* Transcribed page contents:

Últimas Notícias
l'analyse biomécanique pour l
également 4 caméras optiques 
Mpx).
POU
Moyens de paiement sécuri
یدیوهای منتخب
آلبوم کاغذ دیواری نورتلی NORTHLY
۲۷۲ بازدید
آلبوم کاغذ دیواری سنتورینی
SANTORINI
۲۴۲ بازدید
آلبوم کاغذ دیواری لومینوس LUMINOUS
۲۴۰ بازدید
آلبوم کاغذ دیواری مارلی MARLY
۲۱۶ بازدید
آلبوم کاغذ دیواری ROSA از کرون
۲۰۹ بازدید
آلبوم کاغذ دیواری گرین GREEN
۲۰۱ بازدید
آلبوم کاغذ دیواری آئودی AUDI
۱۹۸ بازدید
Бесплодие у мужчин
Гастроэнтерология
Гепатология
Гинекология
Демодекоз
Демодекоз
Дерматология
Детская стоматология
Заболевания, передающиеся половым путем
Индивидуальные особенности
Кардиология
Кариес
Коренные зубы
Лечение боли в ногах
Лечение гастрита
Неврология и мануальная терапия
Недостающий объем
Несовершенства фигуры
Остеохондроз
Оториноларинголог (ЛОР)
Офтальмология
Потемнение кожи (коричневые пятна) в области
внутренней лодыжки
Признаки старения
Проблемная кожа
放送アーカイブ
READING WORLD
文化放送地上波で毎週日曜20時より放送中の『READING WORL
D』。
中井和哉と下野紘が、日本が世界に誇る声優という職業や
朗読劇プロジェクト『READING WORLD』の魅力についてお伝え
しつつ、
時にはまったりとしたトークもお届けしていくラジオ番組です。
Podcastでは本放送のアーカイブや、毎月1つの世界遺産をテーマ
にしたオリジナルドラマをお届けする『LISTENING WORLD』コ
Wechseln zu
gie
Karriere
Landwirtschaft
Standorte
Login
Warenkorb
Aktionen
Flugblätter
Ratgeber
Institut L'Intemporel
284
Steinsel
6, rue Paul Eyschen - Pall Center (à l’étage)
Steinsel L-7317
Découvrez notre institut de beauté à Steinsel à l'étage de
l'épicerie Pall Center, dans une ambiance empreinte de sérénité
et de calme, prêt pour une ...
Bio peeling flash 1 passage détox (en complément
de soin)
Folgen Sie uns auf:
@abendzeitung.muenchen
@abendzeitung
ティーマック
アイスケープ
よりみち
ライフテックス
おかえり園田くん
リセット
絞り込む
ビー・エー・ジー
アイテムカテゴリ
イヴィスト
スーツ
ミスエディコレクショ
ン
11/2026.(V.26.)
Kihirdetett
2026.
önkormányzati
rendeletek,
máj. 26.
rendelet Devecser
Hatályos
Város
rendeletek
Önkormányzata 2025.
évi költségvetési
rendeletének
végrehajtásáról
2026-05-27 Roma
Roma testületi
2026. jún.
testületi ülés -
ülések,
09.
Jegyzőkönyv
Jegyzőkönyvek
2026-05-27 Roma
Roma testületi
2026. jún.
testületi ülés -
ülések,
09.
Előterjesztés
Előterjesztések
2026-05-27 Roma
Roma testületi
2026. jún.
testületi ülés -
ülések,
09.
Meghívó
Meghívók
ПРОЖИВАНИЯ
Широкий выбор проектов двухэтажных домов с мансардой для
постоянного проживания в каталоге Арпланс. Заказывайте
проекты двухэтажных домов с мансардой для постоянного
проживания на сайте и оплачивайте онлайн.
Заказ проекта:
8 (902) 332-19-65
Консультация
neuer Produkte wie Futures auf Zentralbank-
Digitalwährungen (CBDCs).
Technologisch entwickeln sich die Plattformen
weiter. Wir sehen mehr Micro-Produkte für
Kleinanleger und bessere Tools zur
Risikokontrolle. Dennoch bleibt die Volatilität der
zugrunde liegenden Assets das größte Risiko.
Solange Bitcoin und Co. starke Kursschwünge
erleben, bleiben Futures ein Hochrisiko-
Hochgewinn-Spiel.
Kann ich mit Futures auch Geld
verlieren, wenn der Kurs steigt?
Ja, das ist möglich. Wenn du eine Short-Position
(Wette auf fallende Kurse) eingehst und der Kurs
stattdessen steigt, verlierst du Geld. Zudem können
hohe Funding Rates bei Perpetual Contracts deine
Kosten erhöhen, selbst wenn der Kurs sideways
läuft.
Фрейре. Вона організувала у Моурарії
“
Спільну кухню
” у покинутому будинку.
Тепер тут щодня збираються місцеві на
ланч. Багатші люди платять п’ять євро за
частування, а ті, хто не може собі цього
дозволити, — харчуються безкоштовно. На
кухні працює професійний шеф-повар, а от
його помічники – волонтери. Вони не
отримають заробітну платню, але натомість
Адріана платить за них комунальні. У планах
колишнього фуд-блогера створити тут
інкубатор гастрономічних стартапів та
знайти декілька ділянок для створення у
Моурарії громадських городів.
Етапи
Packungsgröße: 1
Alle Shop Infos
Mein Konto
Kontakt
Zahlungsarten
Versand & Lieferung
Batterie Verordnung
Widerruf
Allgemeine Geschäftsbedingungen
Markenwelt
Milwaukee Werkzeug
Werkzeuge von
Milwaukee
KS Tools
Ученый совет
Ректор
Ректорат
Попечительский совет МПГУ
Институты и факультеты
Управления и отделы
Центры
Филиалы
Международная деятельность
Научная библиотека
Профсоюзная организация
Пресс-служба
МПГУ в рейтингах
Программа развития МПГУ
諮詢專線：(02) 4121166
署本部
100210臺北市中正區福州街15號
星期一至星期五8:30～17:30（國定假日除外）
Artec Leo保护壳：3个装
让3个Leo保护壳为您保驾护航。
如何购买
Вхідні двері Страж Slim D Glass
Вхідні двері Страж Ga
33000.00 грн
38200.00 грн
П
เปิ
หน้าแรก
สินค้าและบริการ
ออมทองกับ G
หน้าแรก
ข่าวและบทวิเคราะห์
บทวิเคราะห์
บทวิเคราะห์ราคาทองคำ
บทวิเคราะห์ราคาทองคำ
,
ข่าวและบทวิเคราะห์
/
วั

* REQUIRED WORK:
Give back the entries above exactly as they are, from their first line through the line that contains "Детская стоматология", both included, with nothing else.

* RESULT OF THIS TASK:
Últimas Notícias
l'analyse biomécanique pour l
également 4 caméras optiques 
Mpx).
POU
Moyens de paiement sécuri
یدیوهای منتخب
آلبوم کاغذ دیواری نورتلی NORTHLY
۲۷۲ بازدید
آلبوم کاغذ دیواری سنتورینی
SANTORINI
۲۴۲ بازدید
آلبوم کاغذ دیواری لومینوس LUMINOUS
۲۴۰ بازدید
آلبوم کاغذ دیواری مارلی MARLY
۲۱۶ بازدید
آلبوم کاغذ دیواری ROSA از کرون
۲۰۹ بازدید
آلبوم کاغذ دیواری گرین GREEN
۲۰۱ بازدید
آلبوم کاغذ دیواری آئودی AUDI
۱۹۸ بازدید
Бесплодие у мужчин
Гастроэнтерология
Гепатология
Гинекология
Демодекоз
Демодекоз
Дерматология
Детская стоматология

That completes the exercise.